(SUPPLIED RECORDS)

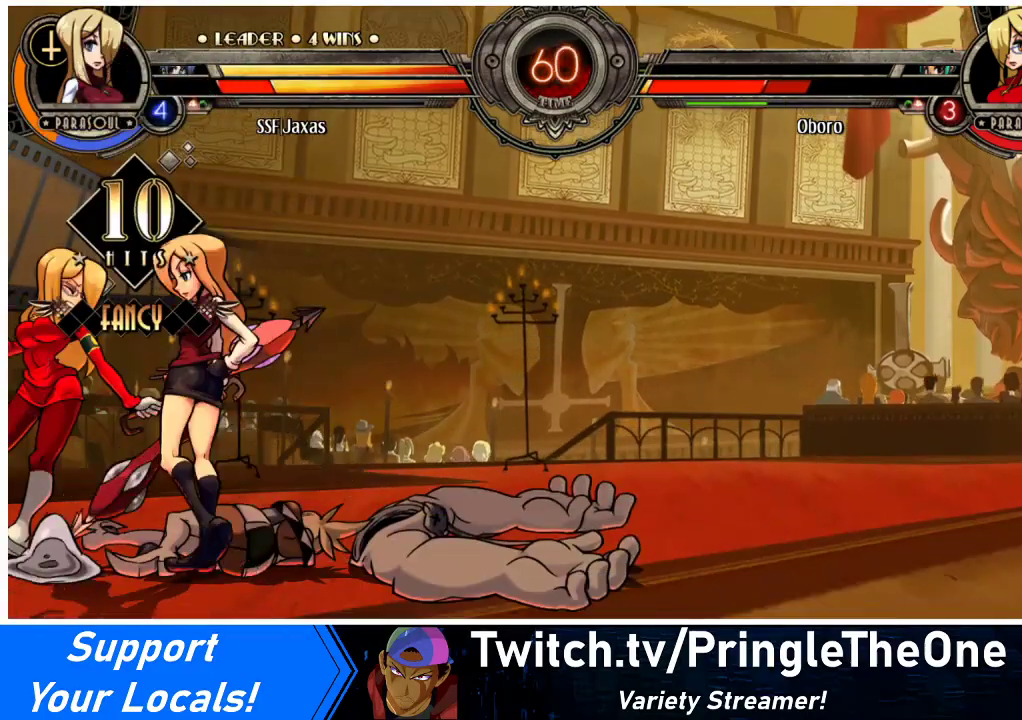
{"buttons": [], "events": []}
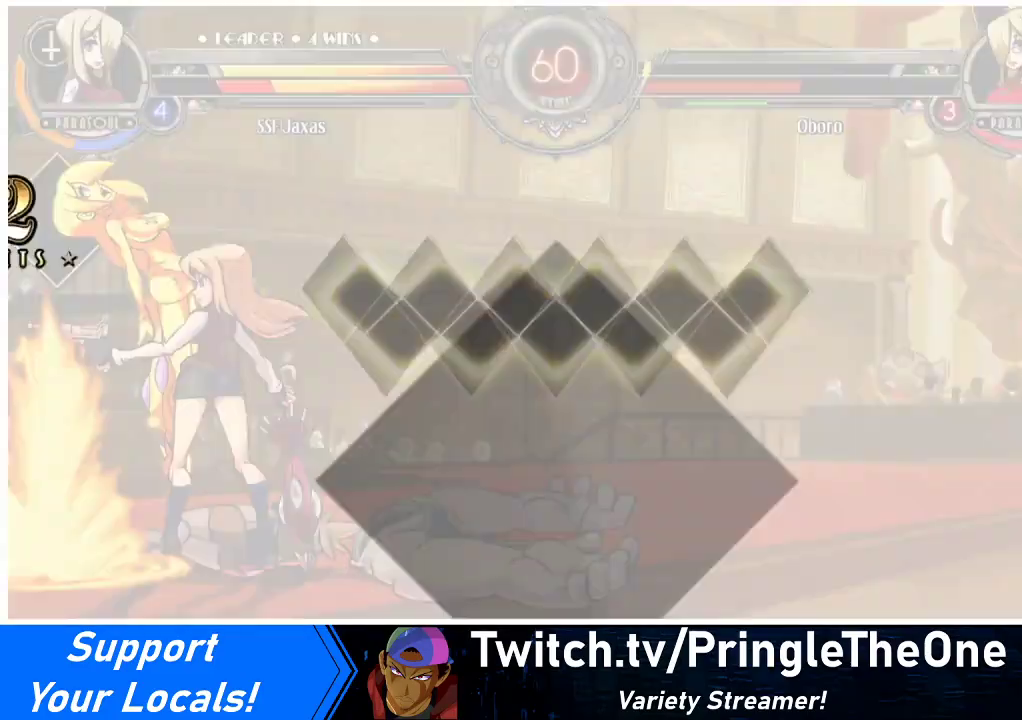
{"buttons": [], "events": [[67, "DPAD_DOWN", "down"], [100, "DPAD_RIGHT", "down"], [133, "DPAD_DOWN", "up"], [133, "SQUARE", "down"], [133, "TRIANGLE", "down"], [167, "DPAD_RIGHT", "up"], [200, "SQUARE", "up"], [200, "TRIANGLE", "up"], [233, "DPAD_DOWN", "down"], [300, "DPAD_DOWN", "up"], [300, "DPAD_RIGHT", "down"], [333, "SQUARE", "down"], [333, "TRIANGLE", "down"], [367, "DPAD_RIGHT", "up"], [367, "TRIANGLE", "up"], [400, "SQUARE", "up"]]}
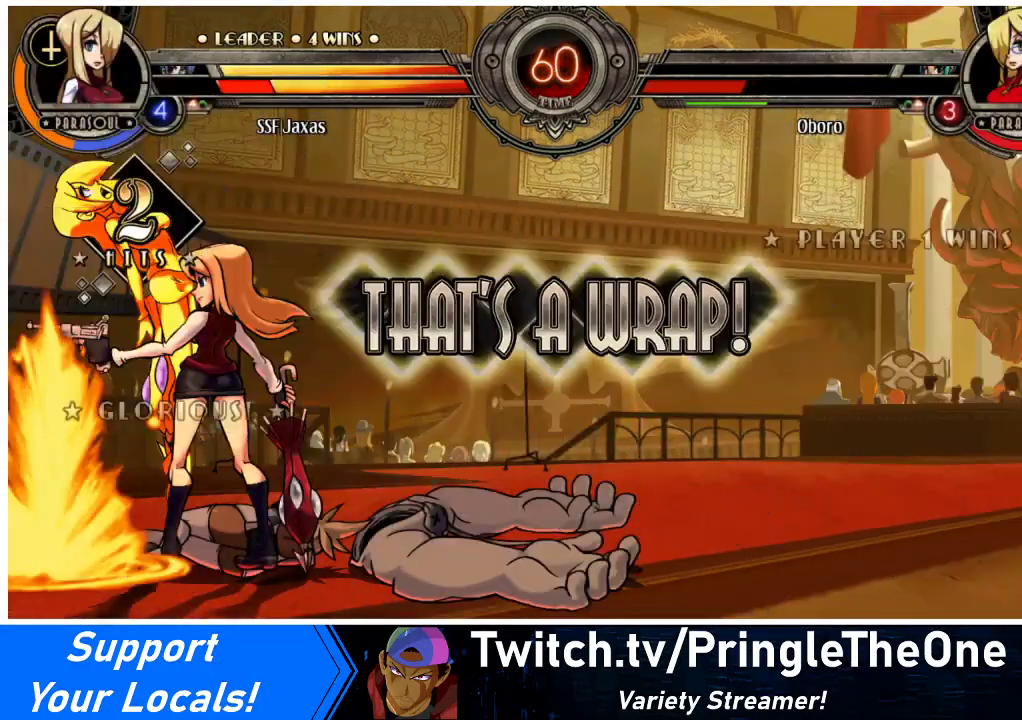
{"buttons": [], "events": []}
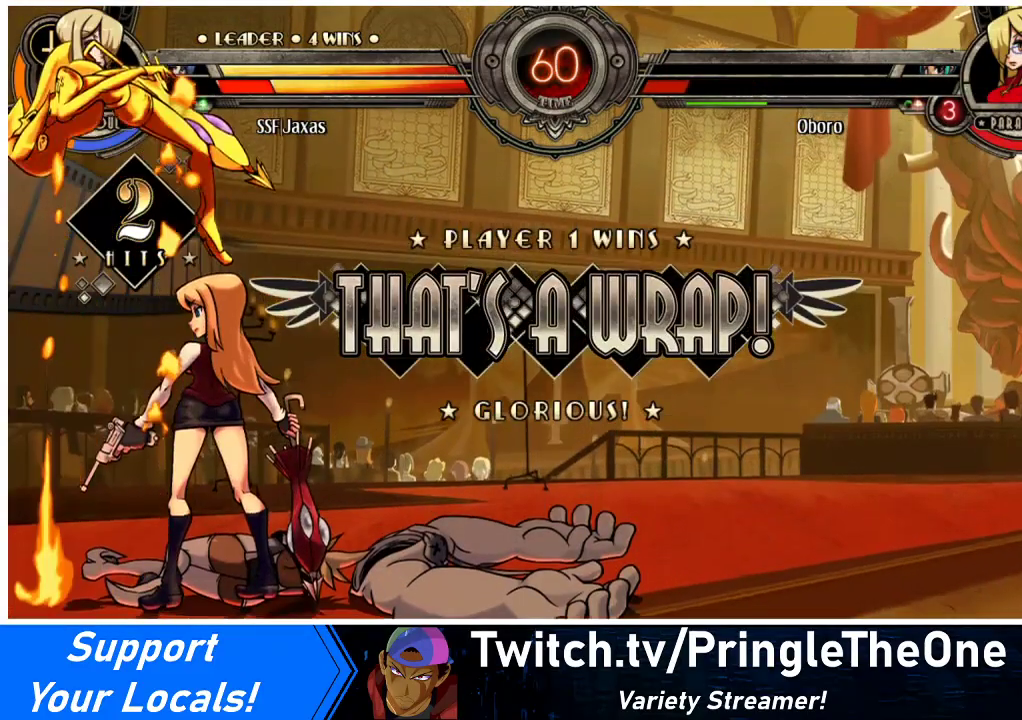
{"buttons": [], "events": []}
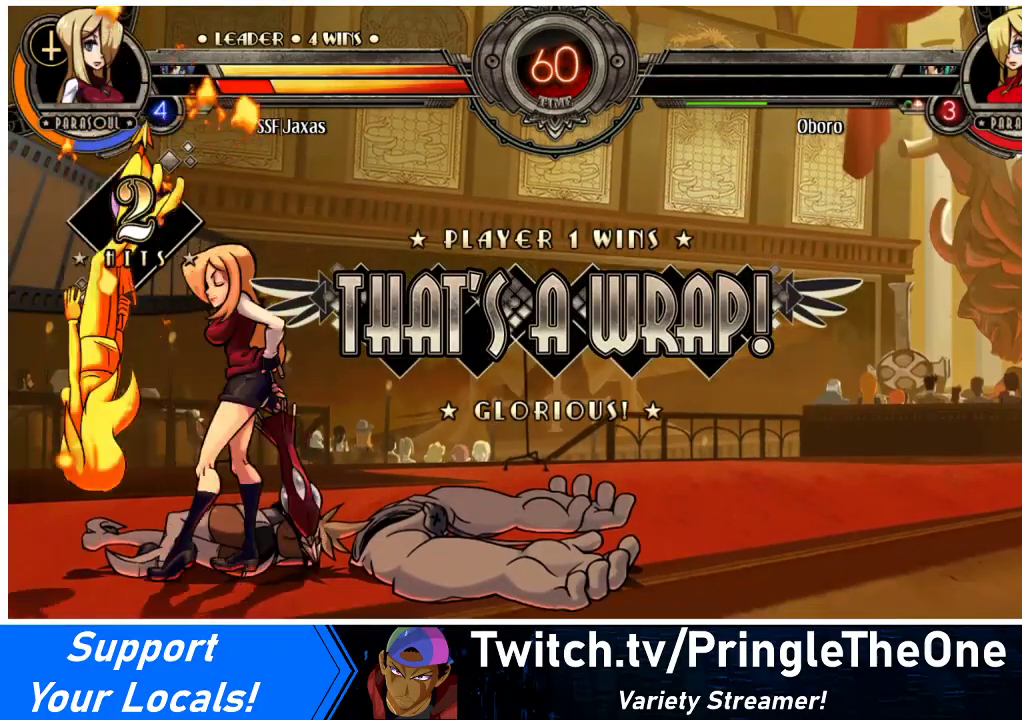
{"buttons": [], "events": []}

(End SUPPLIED RECORDS)

> _EXERCISE DETAILS_: Make an exact copy of the listing. Leave its pictures out.

> _RESULT FOR THIS TASK_:
{"buttons": [], "events": []}
{"buttons": [], "events": [[67, "DPAD_DOWN", "down"], [100, "DPAD_RIGHT", "down"], [133, "DPAD_DOWN", "up"], [133, "SQUARE", "down"], [133, "TRIANGLE", "down"], [167, "DPAD_RIGHT", "up"], [200, "SQUARE", "up"], [200, "TRIANGLE", "up"], [233, "DPAD_DOWN", "down"], [300, "DPAD_DOWN", "up"], [300, "DPAD_RIGHT", "down"], [333, "SQUARE", "down"], [333, "TRIANGLE", "down"], [367, "DPAD_RIGHT", "up"], [367, "TRIANGLE", "up"], [400, "SQUARE", "up"]]}
{"buttons": [], "events": []}
{"buttons": [], "events": []}
{"buttons": [], "events": []}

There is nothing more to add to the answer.